After seeing a spike in mental health cases in the veteran population in Madison, Katie Bautista emphasizes the need for not only physical health care, but also mental health advocacy to be a focus in the community. She has seen the negative effects of mental health struggles in her own family and with high unemployment rates in the Madison area among veterans, Bautista’s work is crucial.
Bautista has worked for the Madison VA hospital for seven years. While she started as an entry level employee, she now manages the Community Care Department to ensure all veterans receive proper and sufficient health care in a timely manner.
What do you think is the biggest challenge our community faces?
Right now, I think [it’s] reconnecting. During the pandemic, we were just so isolated and I think it gave people an opportunity to explore themselves in an isolated setting— what they want and their comfort levels. Now, how do you come back out, mingle and socialize and implement the things you discovered? Mental health awareness is so ‘out there’ both positive and negative.
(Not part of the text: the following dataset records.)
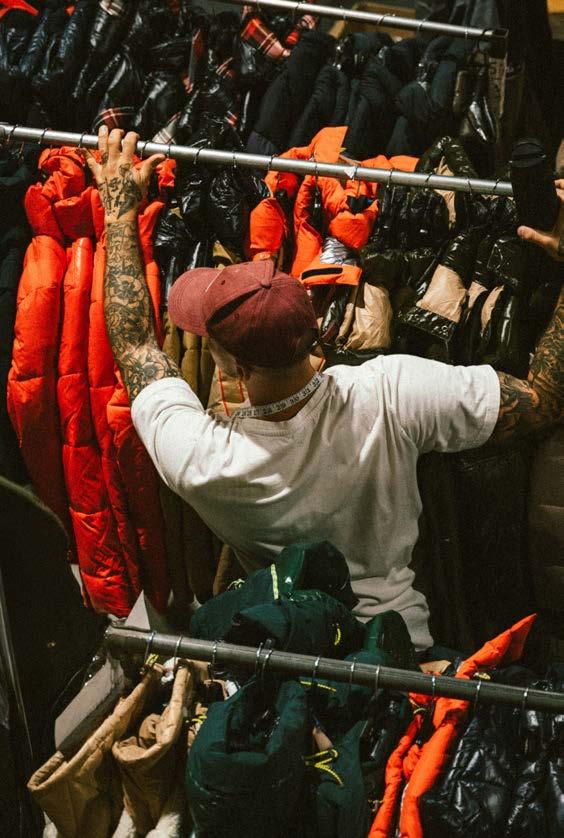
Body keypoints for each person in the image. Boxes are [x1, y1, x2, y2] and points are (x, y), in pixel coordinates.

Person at [83, 128, 563, 650]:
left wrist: (119, 210)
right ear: (314, 327)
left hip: (289, 650)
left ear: (233, 365)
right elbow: (542, 401)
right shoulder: (391, 392)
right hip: (404, 648)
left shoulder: (206, 460)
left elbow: (134, 345)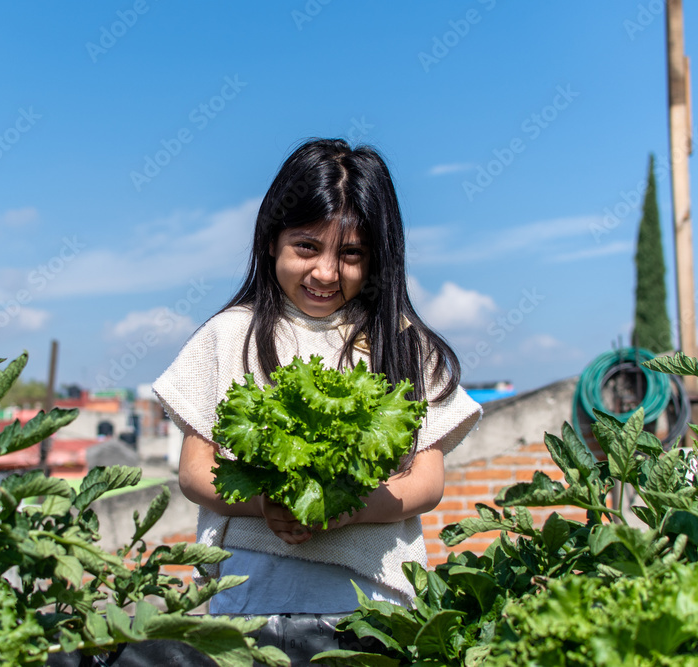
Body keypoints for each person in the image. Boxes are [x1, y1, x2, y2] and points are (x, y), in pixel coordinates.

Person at [152, 138, 482, 614]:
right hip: (249, 592)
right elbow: (195, 472)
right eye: (306, 246)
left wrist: (347, 508)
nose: (326, 273)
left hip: (370, 599)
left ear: (378, 259)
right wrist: (267, 503)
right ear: (271, 240)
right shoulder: (227, 336)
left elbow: (427, 484)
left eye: (351, 255)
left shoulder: (403, 342)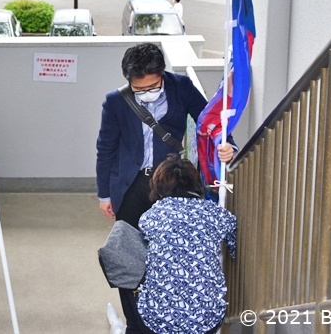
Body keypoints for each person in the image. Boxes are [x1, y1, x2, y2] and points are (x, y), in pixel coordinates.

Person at [95, 42, 235, 333]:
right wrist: (104, 194)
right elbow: (105, 150)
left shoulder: (181, 87)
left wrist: (228, 146)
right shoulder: (115, 101)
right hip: (131, 184)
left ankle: (170, 312)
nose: (146, 93)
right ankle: (136, 324)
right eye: (139, 89)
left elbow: (209, 122)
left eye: (152, 86)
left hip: (169, 181)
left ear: (162, 74)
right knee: (125, 253)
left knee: (172, 251)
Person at [136, 155, 236, 334]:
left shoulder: (150, 217)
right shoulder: (218, 215)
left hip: (158, 319)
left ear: (159, 188)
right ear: (196, 184)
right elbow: (235, 250)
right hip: (206, 319)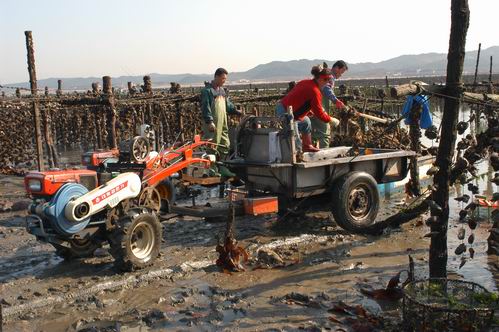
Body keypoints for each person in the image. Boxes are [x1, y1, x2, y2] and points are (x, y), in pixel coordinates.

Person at [276, 65, 337, 152]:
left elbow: (298, 99)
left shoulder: (305, 82)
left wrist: (308, 111)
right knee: (295, 141)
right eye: (325, 80)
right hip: (286, 113)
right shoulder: (315, 91)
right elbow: (319, 113)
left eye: (329, 80)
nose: (327, 83)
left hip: (286, 109)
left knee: (306, 122)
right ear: (319, 78)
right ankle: (297, 156)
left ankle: (307, 145)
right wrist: (330, 120)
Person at [201, 68, 242, 177]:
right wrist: (209, 121)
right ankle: (212, 169)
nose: (224, 81)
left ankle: (222, 167)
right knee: (212, 146)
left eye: (225, 79)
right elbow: (206, 107)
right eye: (223, 78)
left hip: (222, 122)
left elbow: (227, 105)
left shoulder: (222, 91)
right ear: (217, 77)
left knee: (225, 144)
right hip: (213, 123)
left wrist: (236, 111)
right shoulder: (207, 91)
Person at [311, 60, 348, 148]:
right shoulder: (330, 77)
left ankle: (311, 154)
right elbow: (326, 89)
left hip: (313, 109)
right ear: (336, 68)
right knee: (324, 133)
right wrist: (336, 100)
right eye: (341, 71)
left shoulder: (323, 76)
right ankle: (325, 156)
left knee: (314, 133)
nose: (341, 74)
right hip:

People became [more] aware of their mental health or issues, so how do you meld that together as a community and move forward? I think the big challenge for us is going to be the next steps coming out of the pandemic.
What do you wish people in our community understood better?
Maybe just understanding boundaries but not cutting off inclusiveness. Being able to accommodate and being empathetic is part of that. You don’t want to treat everyone with kid gloves but you want to be able to meet them in the middle. I think sometimes as a nation or even just in our small community here, it’s hard to put yourself in someone else’s shoes when you have a very strong view on something. I think that is one thing I wish more people were aware of— being open and communicating better.
What is one change you would make if you could that would make life better for people in our community?
I think from the health care side and my experience there, I would like there to be more resources for mental health. Right now, mental health is a huge issue in my line of work with veterans and [the] increase in suicide. It’s something [in] the population I’ve always been aware of but now you hear it all over the news. I’ve experienced this personally with my brother who lives with me [and] discovering resources for mental health. I wish there were more resources and if there wasn’t this taboo that we can’t talk about [mental health]. I wish our community had more, or just in general, there were more available resources.
What in our community gives you hope?
I think we have such good outlets for different things, really for anything. You go to the [farmer’s] market [or] any of these community events and I think you have such a nice melting pot of not only people but opportunities for learning new things or growth. There’s a Saturday market and you get to interact with so many different people in different walks of life. I think that is something that’s really unique about our community and our area.